As a curator, Brianna works with artists to make socially-charged topics publicly accessible in order to create opportunities for education and empathy. Her socially-engaged practice extends to collaborating with community health researchers to incorporate the arts into collection and dissemination of public health project data.
video series, 2017-present
The U.S. tends to have difficulty confronting the realities of life as it relates to death and the process of dying, leaving many caregivers and the bereaved to feel isolated and shamed into silence in their grief and trauma. After becoming a caregiver and ultimately losing my mother to cancer, I have made an effort to break down this silence through my artwork and researched others sharing this desire across industries.
My ongoing body of work, Anticipatory|Después captures the complex layers of trauma, dying, and grief through a caregiver’s eyes. Each piece shares the physical and emotional affliction of the dying, the caregiver, and at times the two concurrently.
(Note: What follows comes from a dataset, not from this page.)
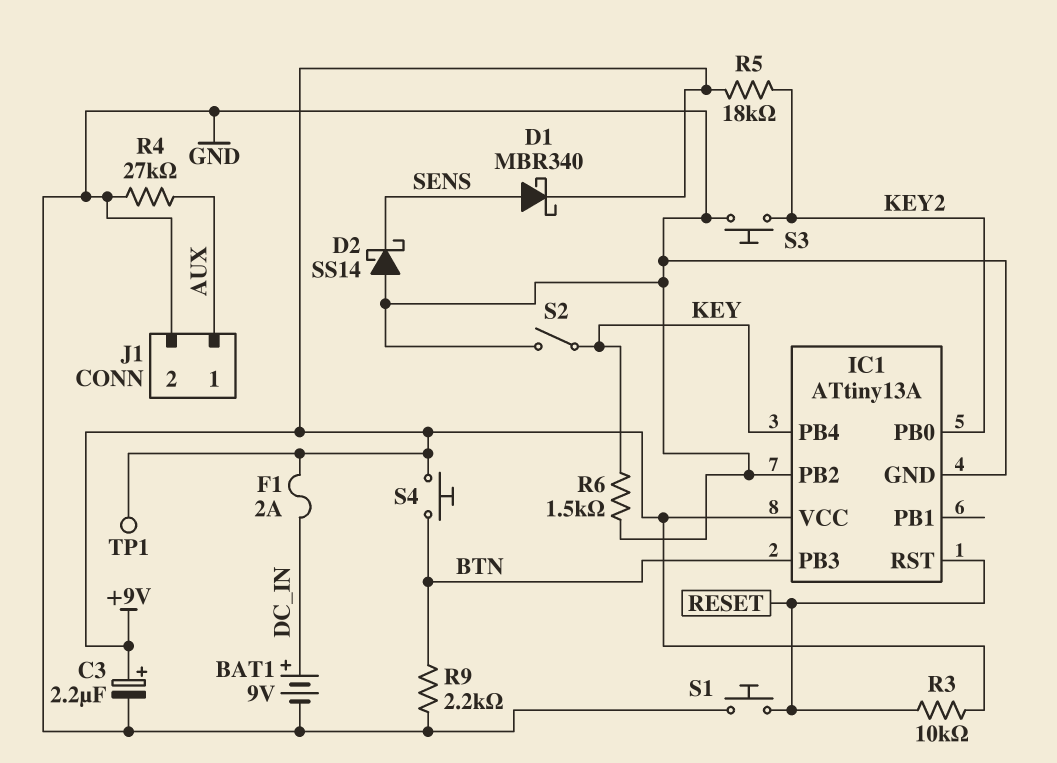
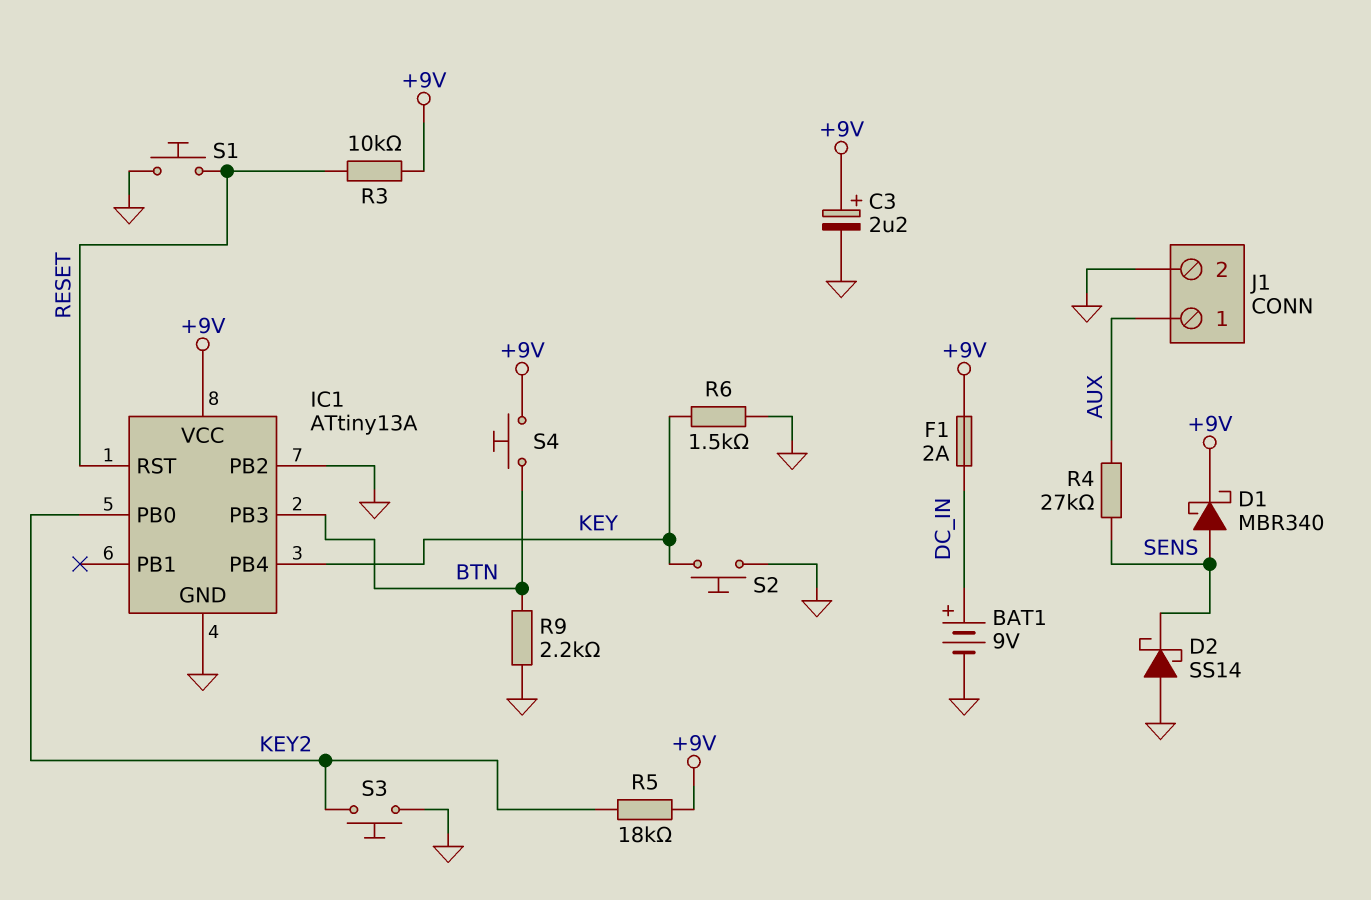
R4: 27k (AUX, GND) -> 27k (AUX, SENS)
S2: switch (GND, KEY) -> button (GND, KEY)
TP1: test point (+9V) -> none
Through A|D artworks, workshops, and resources, I offer communal opportunities for healing, and an honest, open dialogue around dying and grief.
Consequence depicts the inner turmoil of caregiving for the terminally ill. The frustration and pain of the caregiver tasks, alongside anticipatory grief, are expressed in an imaginary space where they can be safely released.
Ahora glimpses at the unpredictable nature of grief-inflicted anxiety and panic by partially reenacting the violent final moments of my mother’s life.
Criada portrays the invisible labor of those who give care by embodying a memory of the deceased as a form of honoring the sacrifices of the dead.
Mirage reflects on the growing bond of my relationship with my mother as her health gradually declined.
Vigil reenacts the final weeks of my mother’s life, holding vigil in her room, surrounded by condolence flowers, waiting for death to relieve her pain.